INTERSECT two table of size 500ml rows in vertica


I am very new to vertica db and hence looking for different efficient ways for comparing two tables of average size 500ml-800ml rows in vertica. I have a process that gets the data from vertica view and dump in to SQL server for later merge to final table in sql server. for few large tables combine it is dumping about 3bl rows daily. Instead of dumping all data I want to take daily snapshot, and compare it with previous days snapshot on vertica side only and then push changed rows only in to SQL SEREVER.

lets say previous snapshot is stored in tableA, today's snapshot stored in tableB. PK on both table is column named OrderId.

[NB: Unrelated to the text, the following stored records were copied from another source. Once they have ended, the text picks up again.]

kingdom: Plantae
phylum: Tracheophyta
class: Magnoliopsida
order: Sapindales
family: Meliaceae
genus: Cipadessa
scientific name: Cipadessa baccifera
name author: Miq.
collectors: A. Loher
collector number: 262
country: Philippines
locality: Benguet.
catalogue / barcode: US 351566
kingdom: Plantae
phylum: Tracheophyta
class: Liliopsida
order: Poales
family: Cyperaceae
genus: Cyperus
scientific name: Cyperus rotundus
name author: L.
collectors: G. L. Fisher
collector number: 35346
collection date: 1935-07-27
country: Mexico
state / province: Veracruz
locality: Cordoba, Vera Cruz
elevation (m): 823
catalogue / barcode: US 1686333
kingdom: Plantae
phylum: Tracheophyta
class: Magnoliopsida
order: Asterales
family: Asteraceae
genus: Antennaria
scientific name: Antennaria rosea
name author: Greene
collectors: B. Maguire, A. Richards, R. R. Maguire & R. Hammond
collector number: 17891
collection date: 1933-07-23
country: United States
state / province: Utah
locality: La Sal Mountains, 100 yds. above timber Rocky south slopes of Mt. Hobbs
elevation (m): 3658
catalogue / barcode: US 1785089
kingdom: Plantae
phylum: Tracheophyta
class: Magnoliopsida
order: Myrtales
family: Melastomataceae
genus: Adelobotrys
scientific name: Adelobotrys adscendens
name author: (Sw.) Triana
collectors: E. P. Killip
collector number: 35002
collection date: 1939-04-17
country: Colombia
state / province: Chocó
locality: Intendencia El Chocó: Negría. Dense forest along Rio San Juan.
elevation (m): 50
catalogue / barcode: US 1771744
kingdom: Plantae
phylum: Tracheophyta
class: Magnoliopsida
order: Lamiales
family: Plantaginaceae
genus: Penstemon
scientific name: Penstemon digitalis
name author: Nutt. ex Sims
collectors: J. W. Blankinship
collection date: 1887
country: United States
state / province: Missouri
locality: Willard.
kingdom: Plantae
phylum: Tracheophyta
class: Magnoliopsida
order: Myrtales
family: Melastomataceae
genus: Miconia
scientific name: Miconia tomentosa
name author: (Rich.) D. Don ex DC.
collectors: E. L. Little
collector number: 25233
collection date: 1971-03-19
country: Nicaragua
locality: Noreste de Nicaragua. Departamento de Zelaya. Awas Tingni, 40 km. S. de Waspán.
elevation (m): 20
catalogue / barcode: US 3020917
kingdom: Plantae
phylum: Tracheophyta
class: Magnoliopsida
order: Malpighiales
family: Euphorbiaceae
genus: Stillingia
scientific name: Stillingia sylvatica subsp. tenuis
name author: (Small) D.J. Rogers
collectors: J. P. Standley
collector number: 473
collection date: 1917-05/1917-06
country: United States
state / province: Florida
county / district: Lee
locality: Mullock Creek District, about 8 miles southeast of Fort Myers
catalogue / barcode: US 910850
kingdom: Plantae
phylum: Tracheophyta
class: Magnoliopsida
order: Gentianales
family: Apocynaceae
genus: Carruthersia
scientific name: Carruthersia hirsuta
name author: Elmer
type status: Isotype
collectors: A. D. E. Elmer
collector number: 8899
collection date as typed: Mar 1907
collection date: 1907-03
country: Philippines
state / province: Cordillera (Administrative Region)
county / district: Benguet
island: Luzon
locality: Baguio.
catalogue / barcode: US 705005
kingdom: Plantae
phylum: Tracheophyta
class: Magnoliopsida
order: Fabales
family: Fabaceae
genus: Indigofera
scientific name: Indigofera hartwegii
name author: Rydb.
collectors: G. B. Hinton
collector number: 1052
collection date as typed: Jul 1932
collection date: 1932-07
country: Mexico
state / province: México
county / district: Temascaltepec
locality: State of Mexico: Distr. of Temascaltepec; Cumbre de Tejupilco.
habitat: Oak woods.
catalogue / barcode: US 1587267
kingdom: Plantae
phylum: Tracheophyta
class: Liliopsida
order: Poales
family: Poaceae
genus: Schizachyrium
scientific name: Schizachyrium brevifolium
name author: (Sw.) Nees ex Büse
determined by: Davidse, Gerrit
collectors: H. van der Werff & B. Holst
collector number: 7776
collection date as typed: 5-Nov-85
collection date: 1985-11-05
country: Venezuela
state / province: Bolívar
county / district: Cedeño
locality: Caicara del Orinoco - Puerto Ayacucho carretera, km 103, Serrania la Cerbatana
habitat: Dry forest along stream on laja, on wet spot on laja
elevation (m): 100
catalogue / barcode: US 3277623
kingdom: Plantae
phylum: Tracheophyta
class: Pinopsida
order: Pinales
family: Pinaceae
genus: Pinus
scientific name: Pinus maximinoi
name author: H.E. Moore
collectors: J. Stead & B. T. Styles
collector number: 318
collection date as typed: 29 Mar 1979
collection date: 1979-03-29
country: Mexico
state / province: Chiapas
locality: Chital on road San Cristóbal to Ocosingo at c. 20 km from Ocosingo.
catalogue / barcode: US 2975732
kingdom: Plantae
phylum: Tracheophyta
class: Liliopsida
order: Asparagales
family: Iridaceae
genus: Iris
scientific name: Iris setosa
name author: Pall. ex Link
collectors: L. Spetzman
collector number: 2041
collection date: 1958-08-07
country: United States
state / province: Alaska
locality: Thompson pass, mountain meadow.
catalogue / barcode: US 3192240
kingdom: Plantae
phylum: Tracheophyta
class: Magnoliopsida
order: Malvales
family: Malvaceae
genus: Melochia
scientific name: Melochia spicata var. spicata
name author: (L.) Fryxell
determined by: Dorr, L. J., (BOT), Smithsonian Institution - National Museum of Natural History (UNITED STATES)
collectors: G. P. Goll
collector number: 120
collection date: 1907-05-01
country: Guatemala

Simplest way I can think of is

Select * from tableB
Where OrderId NOT IN (

SELECT * from tableA
INTERSECT
SELECT * from tbleB
)

So my questions are:

  1. Is there any other/better option in vertica to get only changed rows between two tables? Or should I even consider doing this compare on vertica side?
  2. How much doing such comparison should take?
  3. What should I consider to improve the performance of such query?

Solution

  • If your columns have no NULL values, then a massive LEFT JOIN would seem to do what you want:

    select b.*
    from tableB b left join
         tableA a
         on b.OrderId = a.OrderId and
            b.col1 = a.col1 and
            . . .   -- for all the columns you care about
    

    However, I think you want except:

    select b.*
    from tableB b
    except
    select a.*
    from tableA a;
    

    I imagine this would have reasonable performance.